Your objective
Please rename every "Accueil" in the material to "Page d'accueil" and give the text again with nothing else changed, leaving the pictures out.
-- Study material follows --
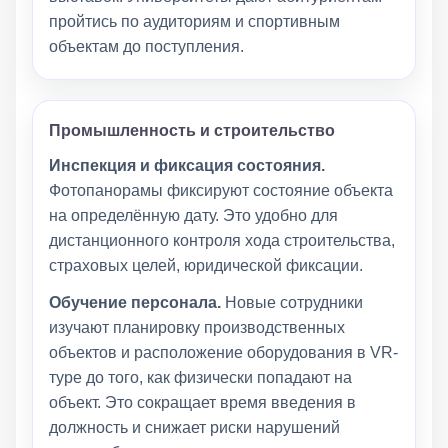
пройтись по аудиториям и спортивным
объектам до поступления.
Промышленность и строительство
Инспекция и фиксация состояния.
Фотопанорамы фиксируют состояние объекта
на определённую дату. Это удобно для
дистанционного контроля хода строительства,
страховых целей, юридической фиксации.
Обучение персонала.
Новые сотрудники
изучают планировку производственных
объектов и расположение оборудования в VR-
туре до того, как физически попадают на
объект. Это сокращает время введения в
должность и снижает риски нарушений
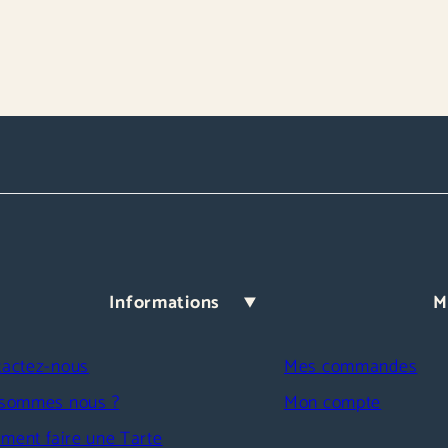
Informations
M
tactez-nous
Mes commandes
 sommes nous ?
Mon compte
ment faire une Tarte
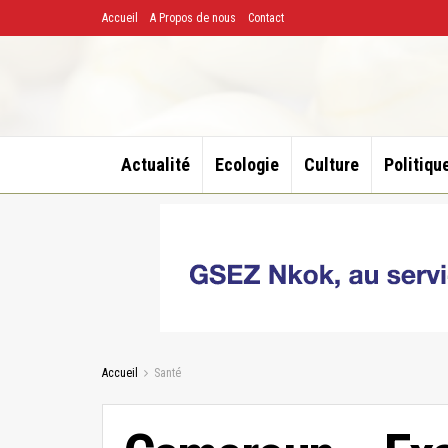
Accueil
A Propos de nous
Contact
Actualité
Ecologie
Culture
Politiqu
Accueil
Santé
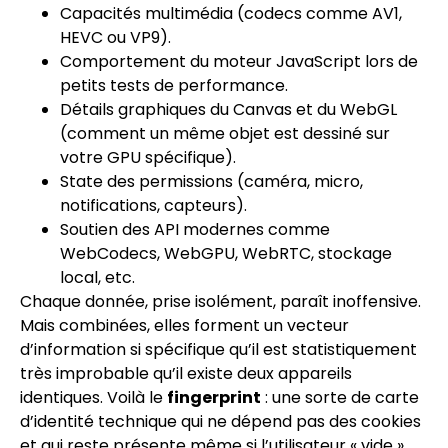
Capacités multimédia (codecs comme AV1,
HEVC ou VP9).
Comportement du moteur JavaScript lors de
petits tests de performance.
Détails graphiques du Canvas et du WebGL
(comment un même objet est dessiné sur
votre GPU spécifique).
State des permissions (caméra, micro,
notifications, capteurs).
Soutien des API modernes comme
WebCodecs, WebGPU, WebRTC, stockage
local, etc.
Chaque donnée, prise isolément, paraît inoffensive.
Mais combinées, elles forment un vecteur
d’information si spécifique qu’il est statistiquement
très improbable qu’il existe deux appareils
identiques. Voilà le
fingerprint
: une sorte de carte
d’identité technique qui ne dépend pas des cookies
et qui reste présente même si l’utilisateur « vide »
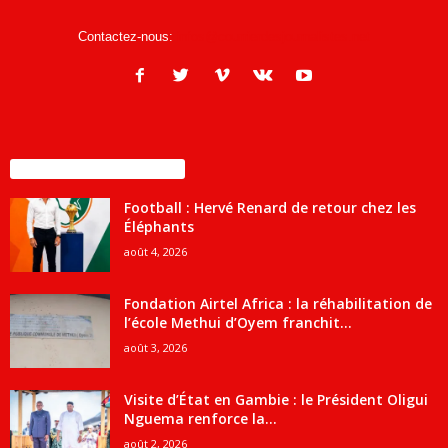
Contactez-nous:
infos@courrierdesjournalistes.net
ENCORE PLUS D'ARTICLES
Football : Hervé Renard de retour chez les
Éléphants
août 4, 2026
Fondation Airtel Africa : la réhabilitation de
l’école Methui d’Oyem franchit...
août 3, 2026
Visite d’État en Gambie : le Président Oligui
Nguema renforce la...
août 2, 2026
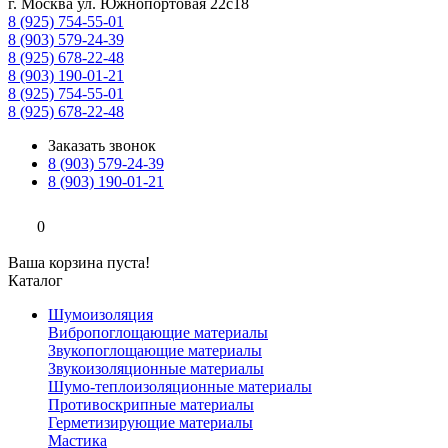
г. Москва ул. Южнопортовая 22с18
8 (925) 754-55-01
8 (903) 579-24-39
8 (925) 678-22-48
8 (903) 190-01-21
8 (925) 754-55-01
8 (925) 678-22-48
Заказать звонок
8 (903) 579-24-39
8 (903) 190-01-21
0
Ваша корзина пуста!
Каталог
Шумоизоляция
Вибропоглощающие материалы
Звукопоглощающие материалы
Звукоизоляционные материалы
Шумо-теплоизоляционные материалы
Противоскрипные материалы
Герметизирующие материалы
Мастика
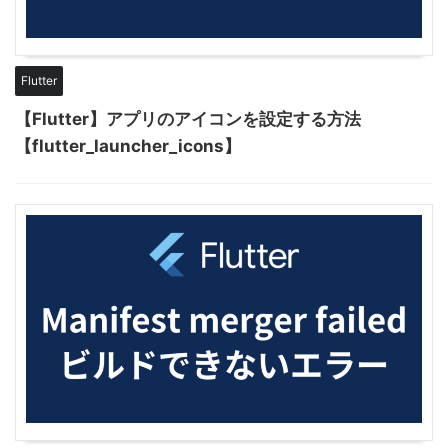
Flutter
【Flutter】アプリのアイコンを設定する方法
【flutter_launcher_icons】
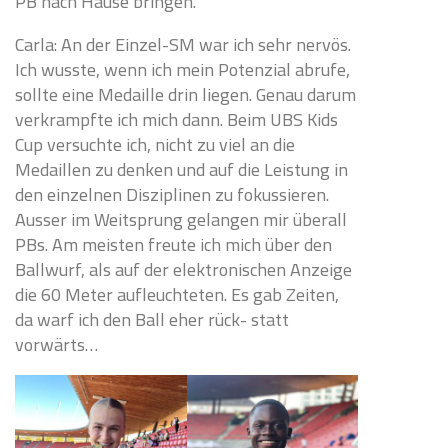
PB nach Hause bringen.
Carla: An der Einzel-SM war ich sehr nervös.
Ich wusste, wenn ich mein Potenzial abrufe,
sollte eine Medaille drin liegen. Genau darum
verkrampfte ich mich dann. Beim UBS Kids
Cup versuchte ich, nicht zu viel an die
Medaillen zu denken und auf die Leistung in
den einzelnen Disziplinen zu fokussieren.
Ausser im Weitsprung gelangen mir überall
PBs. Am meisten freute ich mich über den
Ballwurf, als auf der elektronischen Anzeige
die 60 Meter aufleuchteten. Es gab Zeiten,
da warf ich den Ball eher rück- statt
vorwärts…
-- Study material concluded --
Exercise output
пройтись по аудиториям и спортивным
объектам до поступления.
Промышленность и строительство
Инспекция и фиксация состояния.
Фотопанорамы фиксируют состояние объекта
на определённую дату. Это удобно для
дистанционного контроля хода строительства,
страховых целей, юридической фиксации.
Обучение персонала.
Новые сотрудники
изучают планировку производственных
объектов и расположение оборудования в VR-
туре до того, как физически попадают на
объект. Это сокращает время введения в
должность и снижает риски нарушений
Informations
M
tactez-nous
Mes commandes
 sommes nous ?
Mon compte
ment faire une Tarte
Page d'accueil
A Propos de nous
Contact
Actualité
Ecologie
Culture
Politiqu
Page d'accueil
Santé
Capacités multimédia (codecs comme AV1,
HEVC ou VP9).
Comportement du moteur JavaScript lors de
petits tests de performance.
Détails graphiques du Canvas et du WebGL
(comment un même objet est dessiné sur
votre GPU spécifique).
State des permissions (caméra, micro,
notifications, capteurs).
Soutien des API modernes comme
WebCodecs, WebGPU, WebRTC, stockage
local, etc.
Chaque donnée, prise isolément, paraît inoffensive.
Mais combinées, elles forment un vecteur
d’information si spécifique qu’il est statistiquement
très improbable qu’il existe deux appareils
identiques. Voilà le
fingerprint
: une sorte de carte
d’identité technique qui ne dépend pas des cookies
et qui reste présente même si l’utilisateur « vide »
Contactez-nous:
infos@courrierdesjournalistes.net
ENCORE PLUS D'ARTICLES
Football : Hervé Renard de retour chez les
Éléphants
août 4, 2026
Fondation Airtel Africa : la réhabilitation de
l’école Methui d’Oyem franchit...
août 3, 2026
Visite d’État en Gambie : le Président Oligui
Nguema renforce la...
août 2, 2026
г. Москва ул. Южнопортовая 22с18
8 (925) 754-55-01
8 (903) 579-24-39
8 (925) 678-22-48
8 (903) 190-01-21
8 (925) 754-55-01
8 (925) 678-22-48
Заказать звонок
8 (903) 579-24-39
8 (903) 190-01-21
0
Ваша корзина пуста!
Каталог
Шумоизоляция
Вибропоглощающие материалы
Звукопоглощающие материалы
Звукоизоляционные материалы
Шумо-теплоизоляционные материалы
Противоскрипные материалы
Герметизирующие материалы
Мастика
Flutter
【Flutter】アプリのアイコンを設定する方法
【flutter_launcher_icons】
PB nach Hause bringen.
Carla: An der Einzel-SM war ich sehr nervös.
Ich wusste, wenn ich mein Potenzial abrufe,
sollte eine Medaille drin liegen. Genau darum
verkrampfte ich mich dann. Beim UBS Kids
Cup versuchte ich, nicht zu viel an die
Medaillen zu denken und auf die Leistung in
den einzelnen Disziplinen zu fokussieren.
Ausser im Weitsprung gelangen mir überall
PBs. Am meisten freute ich mich über den
Ballwurf, als auf der elektronischen Anzeige
die 60 Meter aufleuchteten. Es gab Zeiten,
da warf ich den Ball eher rück- statt
vorwärts…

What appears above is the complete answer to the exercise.